Entre a camada superior dos ricos, os bilionários em destaque, os verdadeiros donos do mundo, destaca-se a perda de noção da realidade por razão do próprio modo de vida. A falta de tato social da classe dominante na época de sua decadência foi observada por Trotsky, na clássica obra A Revolução Russa, quanto à nobreza durante a revolução francesa e o Czar e a Czarina durante a revolução russa. A existência apartada da minoria dominante mostra a alienação como em si uma vantagem ao polo “aristocrático” das relações sociais. A prova de que o capital é incontrolável até para eles e os domina é que portadores de grandes fortunas preparam-se para o possível fim da civilização com caros abrigos especiais…

Há entre a maioria, incluso políticos (vide Trump), uma loucura relativa que expressa a loucura da existência atual. Parte dessa deformação psíquica não tira das pessoas seu lado funcional, podendo até torná-las muito eficientes do ponto de vista desta sociedade. Gente que foi capaz de bloquear boa parte do desenvolvimento de sua vida emocional em nome da sobrevivência é o exemplo comum.

Boa parte dos fatores que produzem o declínio da psique é fácil de extrair da realidade. Lukács, por exemplo, observou o desenvolvimento da manipulação das massas sob o capitalismo atual, uma forte influência sobre a subjetividade. De um lado, o capitalismo precisa vender constantemente a ideia de felicidade plena por via do máximo consumo, do acesso às mercadorias, etc. Por outro lado, o próprio capitalismo frustra as expectativas da maioria. Isso passa para uma armadilha interna ao sistema, pois os assalariados e setores médios querem conquistar a qualidade de vida mostrada nas propagandas por toda parte. Isso, a luta pelo acesso, motiva o revolucionamento total da sociedade.

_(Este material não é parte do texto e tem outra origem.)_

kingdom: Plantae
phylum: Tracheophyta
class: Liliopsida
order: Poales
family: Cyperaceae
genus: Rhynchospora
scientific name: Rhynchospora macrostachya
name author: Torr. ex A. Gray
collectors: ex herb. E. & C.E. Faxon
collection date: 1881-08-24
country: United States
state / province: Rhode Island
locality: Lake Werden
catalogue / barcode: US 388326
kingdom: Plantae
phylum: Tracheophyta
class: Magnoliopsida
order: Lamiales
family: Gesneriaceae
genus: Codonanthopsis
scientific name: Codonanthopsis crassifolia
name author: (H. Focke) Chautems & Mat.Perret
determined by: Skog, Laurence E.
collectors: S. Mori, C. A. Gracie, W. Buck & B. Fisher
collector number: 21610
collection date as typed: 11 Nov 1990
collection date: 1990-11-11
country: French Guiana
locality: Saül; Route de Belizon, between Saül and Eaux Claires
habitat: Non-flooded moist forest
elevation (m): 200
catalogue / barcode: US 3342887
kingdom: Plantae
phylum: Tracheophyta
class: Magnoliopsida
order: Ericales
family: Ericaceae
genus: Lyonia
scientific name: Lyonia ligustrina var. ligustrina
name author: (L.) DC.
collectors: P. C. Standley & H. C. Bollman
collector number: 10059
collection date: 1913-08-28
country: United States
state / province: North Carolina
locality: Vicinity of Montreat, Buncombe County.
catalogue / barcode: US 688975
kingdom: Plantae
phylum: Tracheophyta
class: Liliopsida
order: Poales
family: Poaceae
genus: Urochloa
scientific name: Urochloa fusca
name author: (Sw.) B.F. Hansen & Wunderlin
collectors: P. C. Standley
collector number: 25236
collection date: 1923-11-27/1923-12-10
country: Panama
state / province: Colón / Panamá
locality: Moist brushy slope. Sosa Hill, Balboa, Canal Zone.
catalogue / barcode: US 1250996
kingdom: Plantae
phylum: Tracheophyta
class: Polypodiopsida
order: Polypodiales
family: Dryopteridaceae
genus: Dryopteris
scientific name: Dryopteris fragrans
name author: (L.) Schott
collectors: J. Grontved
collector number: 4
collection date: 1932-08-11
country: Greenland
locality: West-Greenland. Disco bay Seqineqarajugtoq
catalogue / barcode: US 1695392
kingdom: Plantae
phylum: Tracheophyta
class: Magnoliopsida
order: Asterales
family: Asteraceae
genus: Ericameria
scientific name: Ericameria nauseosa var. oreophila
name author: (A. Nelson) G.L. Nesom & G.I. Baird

Sabe-se da revolução como uma reação a problemas objetivos como o desemprego. O caldo tem alguns ingredientes adicionais: os protestos revolucionários costumam parecer uma grande festa, como diz Lenin, em seus inícios, uma catarse coletiva, irracional do ponto de vista burguês, porque enfrenta também uma situação desumanizante subjetivamente.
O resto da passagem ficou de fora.